* [WHAT YOU SHOULD DO] Go through the records and count the lines where the string "knee" occurs. Reply with the number only.

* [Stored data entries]
#####

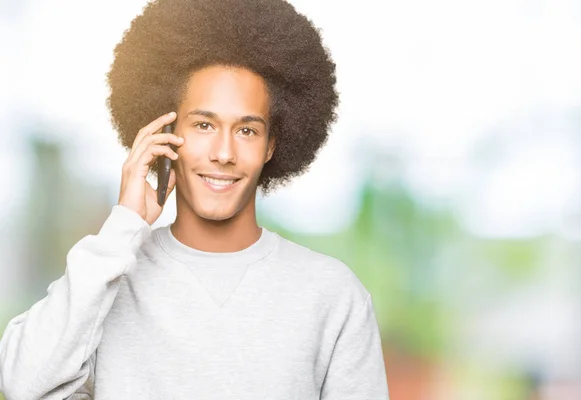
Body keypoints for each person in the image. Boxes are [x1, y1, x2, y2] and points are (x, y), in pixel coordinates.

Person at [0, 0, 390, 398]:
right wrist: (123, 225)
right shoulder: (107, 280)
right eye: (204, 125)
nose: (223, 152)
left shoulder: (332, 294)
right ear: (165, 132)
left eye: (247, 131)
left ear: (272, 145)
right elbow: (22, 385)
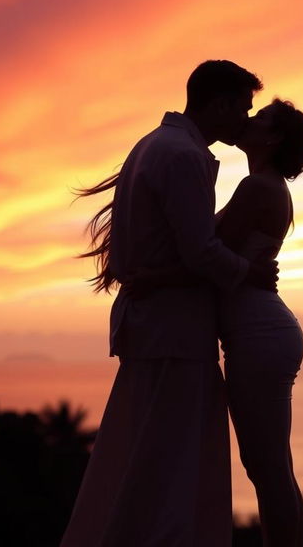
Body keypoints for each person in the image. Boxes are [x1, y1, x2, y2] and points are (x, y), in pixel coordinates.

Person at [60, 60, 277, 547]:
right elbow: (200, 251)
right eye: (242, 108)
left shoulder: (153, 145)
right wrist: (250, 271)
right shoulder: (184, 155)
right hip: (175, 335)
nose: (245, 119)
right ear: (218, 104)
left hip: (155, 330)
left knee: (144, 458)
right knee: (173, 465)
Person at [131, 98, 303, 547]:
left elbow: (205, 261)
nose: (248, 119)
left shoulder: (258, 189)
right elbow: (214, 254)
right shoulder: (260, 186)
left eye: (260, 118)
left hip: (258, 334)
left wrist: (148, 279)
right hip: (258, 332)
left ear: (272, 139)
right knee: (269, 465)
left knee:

#####

* [EXERCISE RESULT] 4